The con of using this design approach is that the Error Validation functions are pretty hard to change/evolve in the manner they are designed, calling another checkErr inner function.

For the rollout of this approach, a new non-exported error checker function needs to be developed and make the call to the old checkErr or the new function according to the value of the Environment Variable described in Risks and Mitigations

Creating new error parser functions

Another design solution is to create helper functions for each steps:

When running validation, call cmdutil.CheckValidationErr(err) and exits with some well defined client error code, mapped to ErrorCodeClient
When executing, delegate the returning error to a new function (cmdutil.CheckExecutionErr) that can assess if the error contains some APIError (like forbidden, not found) or Client Error and return the proper error. Any new Return Code from execution step should be added to errors.go and the case predicted here.

The pro of this approach is that we can re-develop everything controlling the behavior.

The con of this approach is that it takes much more time and code change to point every command to the right error checking function.

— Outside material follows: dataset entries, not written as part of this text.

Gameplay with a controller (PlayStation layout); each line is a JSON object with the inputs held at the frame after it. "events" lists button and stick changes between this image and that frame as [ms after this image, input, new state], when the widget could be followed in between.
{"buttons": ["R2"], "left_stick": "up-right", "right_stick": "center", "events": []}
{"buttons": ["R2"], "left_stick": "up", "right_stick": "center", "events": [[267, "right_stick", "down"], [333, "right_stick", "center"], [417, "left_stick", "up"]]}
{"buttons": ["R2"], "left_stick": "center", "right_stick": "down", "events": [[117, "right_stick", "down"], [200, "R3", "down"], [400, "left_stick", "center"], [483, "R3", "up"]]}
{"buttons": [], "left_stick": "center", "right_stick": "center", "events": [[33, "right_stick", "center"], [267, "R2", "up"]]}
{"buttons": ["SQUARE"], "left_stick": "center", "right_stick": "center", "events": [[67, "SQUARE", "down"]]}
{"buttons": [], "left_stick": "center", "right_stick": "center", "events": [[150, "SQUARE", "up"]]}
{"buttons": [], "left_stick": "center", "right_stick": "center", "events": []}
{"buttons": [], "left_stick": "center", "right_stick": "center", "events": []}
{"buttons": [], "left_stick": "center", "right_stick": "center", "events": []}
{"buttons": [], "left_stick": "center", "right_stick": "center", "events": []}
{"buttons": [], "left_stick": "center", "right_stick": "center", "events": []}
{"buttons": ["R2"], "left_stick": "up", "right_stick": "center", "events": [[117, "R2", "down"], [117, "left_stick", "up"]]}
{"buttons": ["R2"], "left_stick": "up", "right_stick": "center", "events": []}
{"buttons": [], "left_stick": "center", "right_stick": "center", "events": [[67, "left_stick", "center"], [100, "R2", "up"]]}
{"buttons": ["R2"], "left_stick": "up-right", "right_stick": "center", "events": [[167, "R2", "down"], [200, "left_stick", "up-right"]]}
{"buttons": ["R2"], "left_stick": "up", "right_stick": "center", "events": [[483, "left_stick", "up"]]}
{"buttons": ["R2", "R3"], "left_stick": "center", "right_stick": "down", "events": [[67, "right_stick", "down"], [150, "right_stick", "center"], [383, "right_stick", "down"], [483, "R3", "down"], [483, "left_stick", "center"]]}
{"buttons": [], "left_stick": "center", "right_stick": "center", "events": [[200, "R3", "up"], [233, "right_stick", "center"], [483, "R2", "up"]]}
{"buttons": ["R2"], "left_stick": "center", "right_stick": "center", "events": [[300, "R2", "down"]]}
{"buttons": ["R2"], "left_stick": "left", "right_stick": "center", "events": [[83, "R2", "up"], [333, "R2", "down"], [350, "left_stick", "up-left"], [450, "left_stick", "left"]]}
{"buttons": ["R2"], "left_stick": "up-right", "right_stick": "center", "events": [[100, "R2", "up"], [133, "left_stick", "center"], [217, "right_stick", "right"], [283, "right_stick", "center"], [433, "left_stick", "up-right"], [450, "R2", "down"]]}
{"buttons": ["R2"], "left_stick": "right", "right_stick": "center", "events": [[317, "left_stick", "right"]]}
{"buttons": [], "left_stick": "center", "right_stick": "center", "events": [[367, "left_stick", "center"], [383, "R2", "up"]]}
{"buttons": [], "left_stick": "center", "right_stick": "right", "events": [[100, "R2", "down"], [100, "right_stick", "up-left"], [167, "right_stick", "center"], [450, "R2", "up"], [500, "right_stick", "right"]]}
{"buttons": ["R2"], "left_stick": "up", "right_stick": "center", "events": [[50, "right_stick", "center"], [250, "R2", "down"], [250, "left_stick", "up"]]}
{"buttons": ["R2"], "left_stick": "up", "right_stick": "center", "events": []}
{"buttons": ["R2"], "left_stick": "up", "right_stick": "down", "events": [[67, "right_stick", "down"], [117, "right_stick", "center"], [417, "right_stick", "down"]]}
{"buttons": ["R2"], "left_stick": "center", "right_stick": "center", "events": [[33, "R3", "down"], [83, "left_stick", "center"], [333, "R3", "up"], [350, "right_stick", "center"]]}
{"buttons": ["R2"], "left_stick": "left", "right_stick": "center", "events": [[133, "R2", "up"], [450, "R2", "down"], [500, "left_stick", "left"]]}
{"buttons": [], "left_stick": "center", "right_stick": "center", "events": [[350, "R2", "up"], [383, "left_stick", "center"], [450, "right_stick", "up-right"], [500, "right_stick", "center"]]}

For the rollout of this approach, the new functions will call the old CheckErr according to the value of the Environment Variable described in Risks and Mitigations , or will follow the new flow.

Hybrid approach

There’s an Hybrid approach that can be used:

For the steps that run on the client side, create a new function that does an early exit/return with an well known exit code that will be used for all client side operations (no difference between yaml validation, missing flag, etc)
For the execution step, call CheckErr, that might delegate the error validation to a new function or follow with the old behavior, depending on the Environment Variable described above

<<[UNRESOLVED external commands ]>>
For commands that call external commands (diff, plugins, edit) this needs to be discussed.
<<[/UNRESOLVED]>>

Test Plan

Add Unit tests for each specific error case mapped on the error matrix
Add Unit tests on the commands to verify for specific cases (plugins, diff) if the right exit code is returned
Add e2e tests to verify if the right exit code is returned

Graduation Criteria

Alpha

Feature implemented and enabled only with Environment Variable

Beta

Feature enabled by default, but enablement available via Environment Variable
Maximum of 2 issues regarding kubectl exit code opened while feature was in Alpha (last release)

GA

Feature enabled by default and enablement not configurable
No issues regarding kubectl exit code opened on the last 2 releases while feature was in Beta

Upgrade / Downgrade Strategy

This behavior is feature gated through an Environment Variable and can be enabled or disabled without impact to upgrade or downgrade between versions

Version Skew Strategy

Not applicable, as this is just a kubectl change

Production Readiness Review Questionnaire

Feature Enablement and Rollback

How can this feature be enabled / disabled in a live cluster?

Other
- Describe the mechanism: Environment Variable KUBECTL_ERROR_CODES
- Will enabling / disabling the feature require downtime of the control plane? No
- Will enabling / disabling the feature require downtime or reprovisioning of a node? No

Does enabling the feature change any default behavior?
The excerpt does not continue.